Reactie van Tamara van Ark
Stichting Nysa (brancheorganisatie voor gastouders) had op 1 mei een ‘Brandbrief gastouders in risicogroep’ verzonden. De Staatsecretaris van Sociale Zaken en Werkgelegenheid, Tamara van Ark heeft een inhoudelijke reactie verzonden.
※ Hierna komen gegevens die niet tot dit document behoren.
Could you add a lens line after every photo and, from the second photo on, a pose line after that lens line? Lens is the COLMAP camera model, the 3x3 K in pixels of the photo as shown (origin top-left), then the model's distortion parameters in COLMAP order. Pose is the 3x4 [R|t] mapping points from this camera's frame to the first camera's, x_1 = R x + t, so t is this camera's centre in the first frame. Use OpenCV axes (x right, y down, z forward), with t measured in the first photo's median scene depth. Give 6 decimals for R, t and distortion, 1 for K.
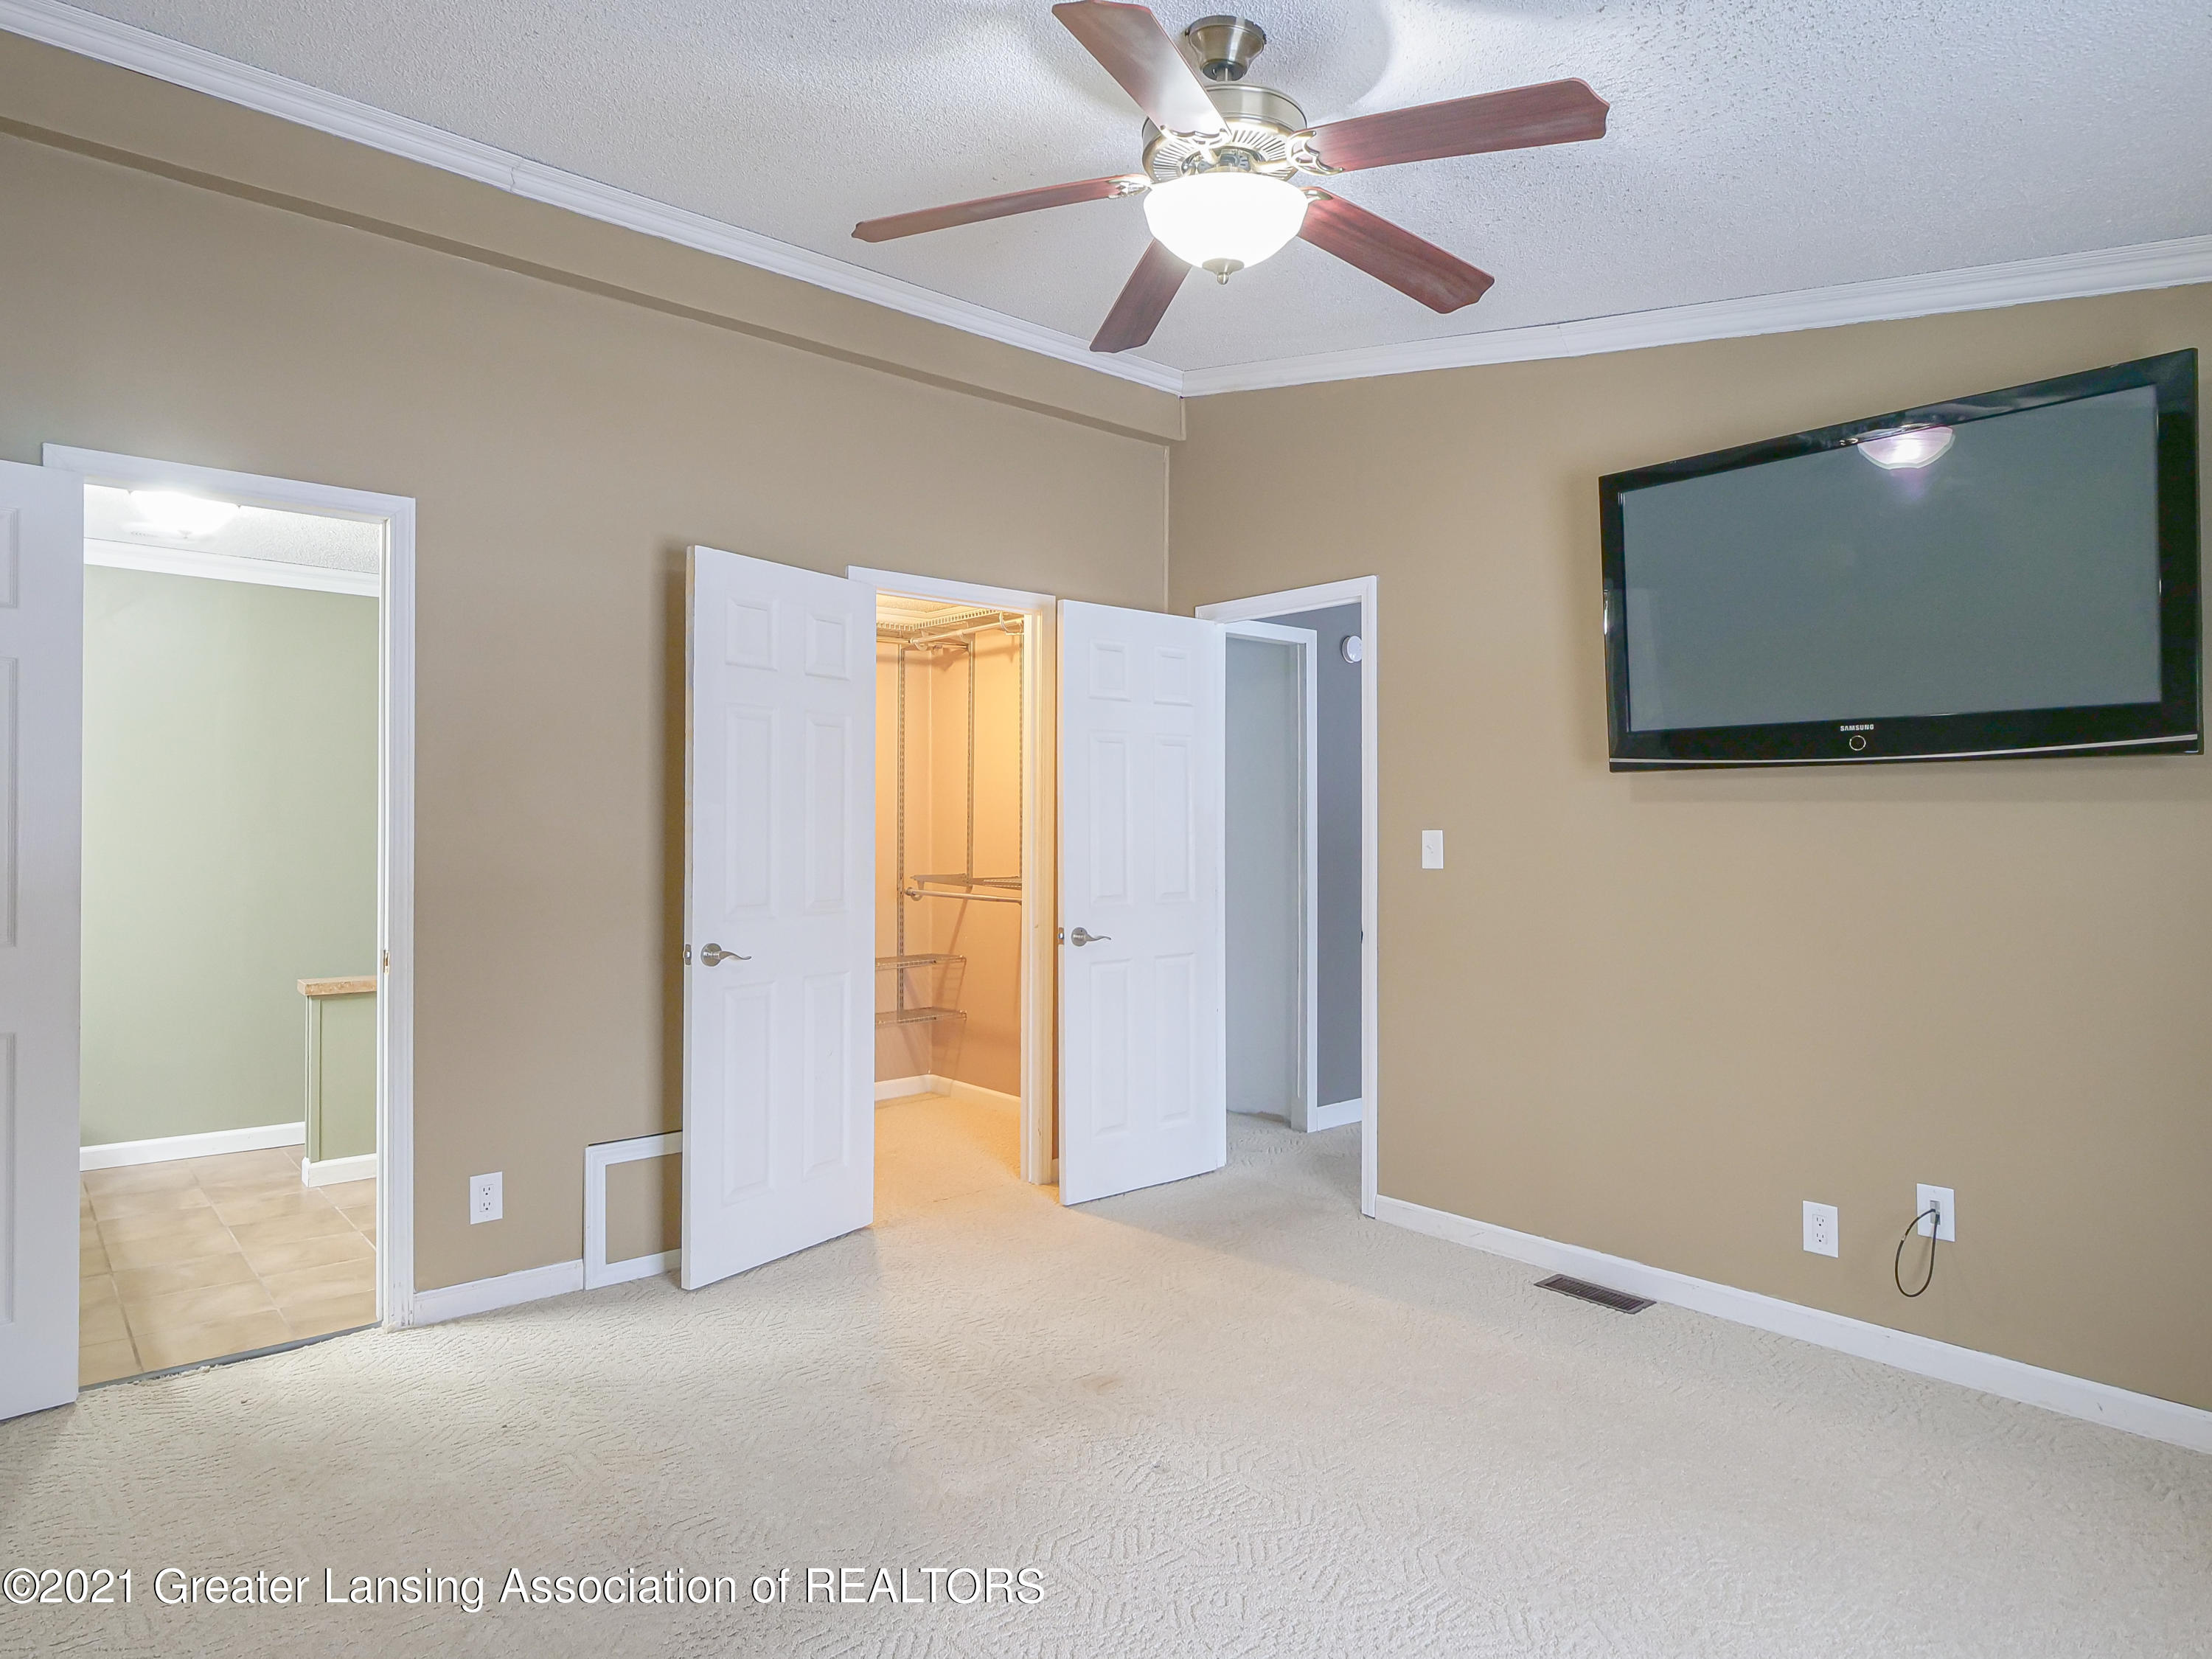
lens RADIAL K [[1296.4, 0, 1106.0], [0, 1296.4, 829.5], [0, 0, 1]] dist [0.000392, -0.000200]
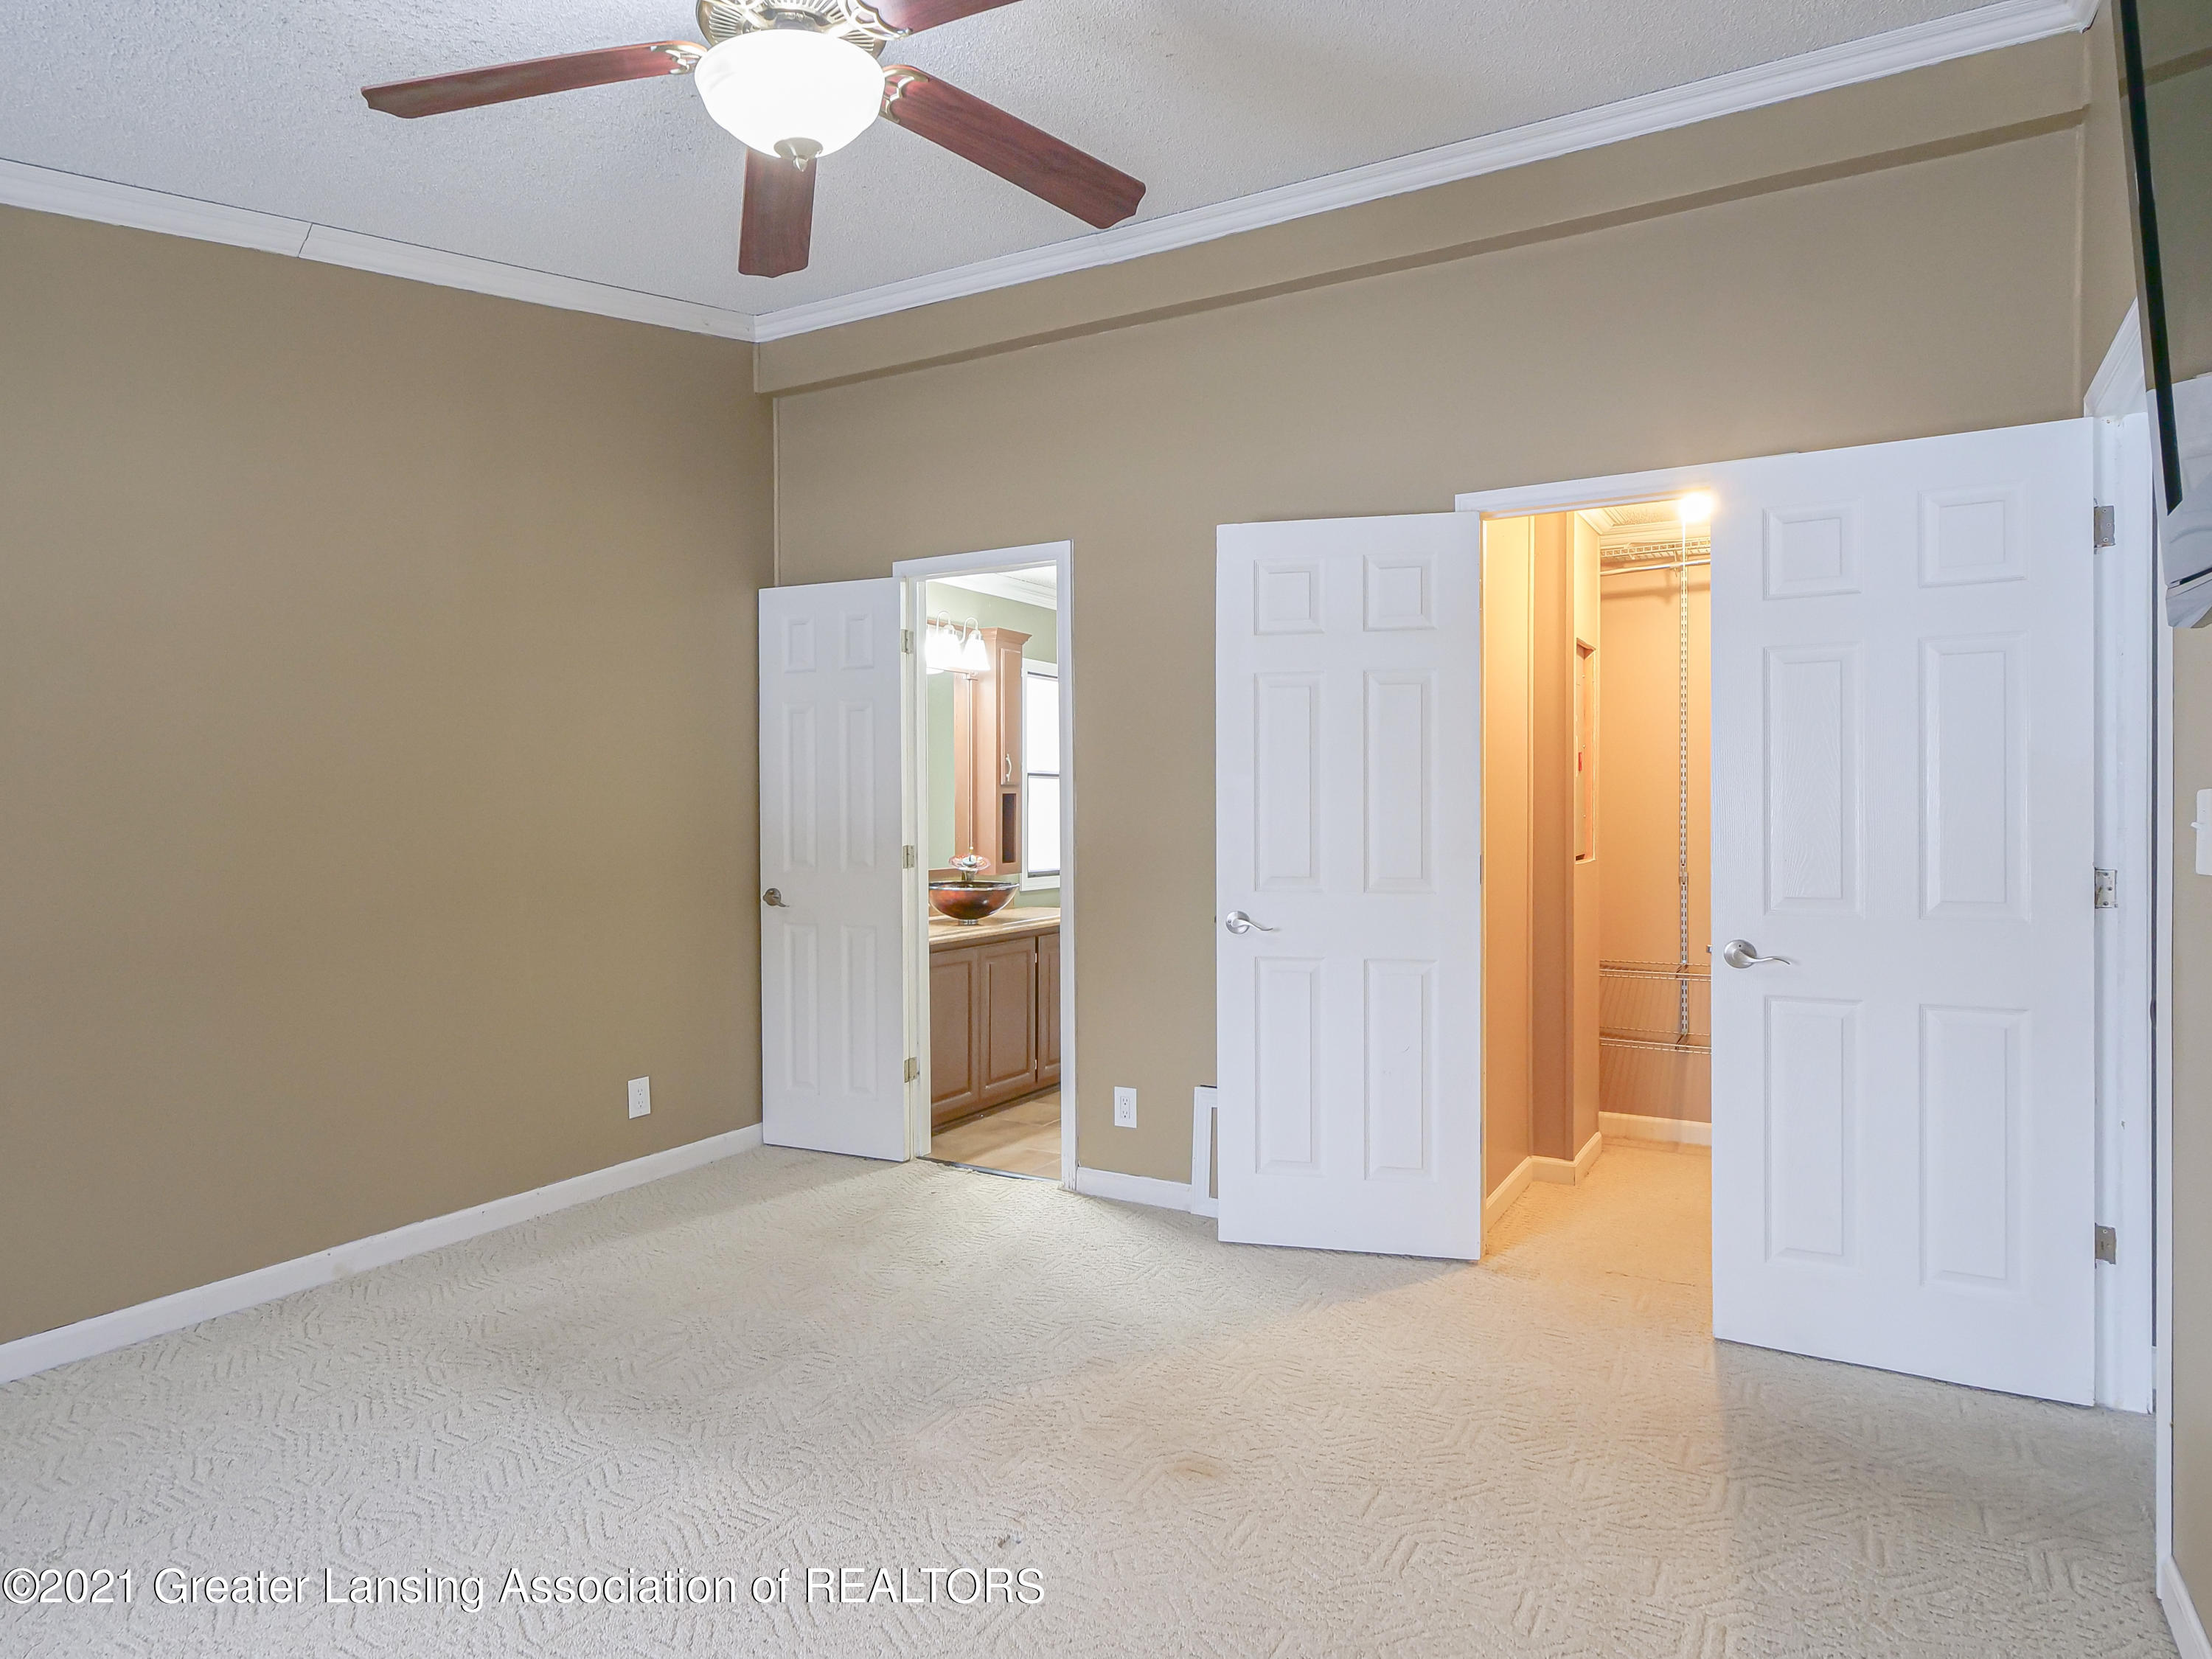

Het is niet de reactie waarop Stichting Nysa gehoopt had maar zij hebben begrip voor het standpunt van de Staatsecretaris. Bijna iedereen in Nederland is getroffen (en wordt nog steeds getroffen) door de economische achteruitgang welke het gevolg is van de Corona-crisis. De genomen noodmaatregelen zijn bedoeld om zoveel mogelijk banen en inkomens te beschermen maar dit is helaas niet voor iedereen mogelijk.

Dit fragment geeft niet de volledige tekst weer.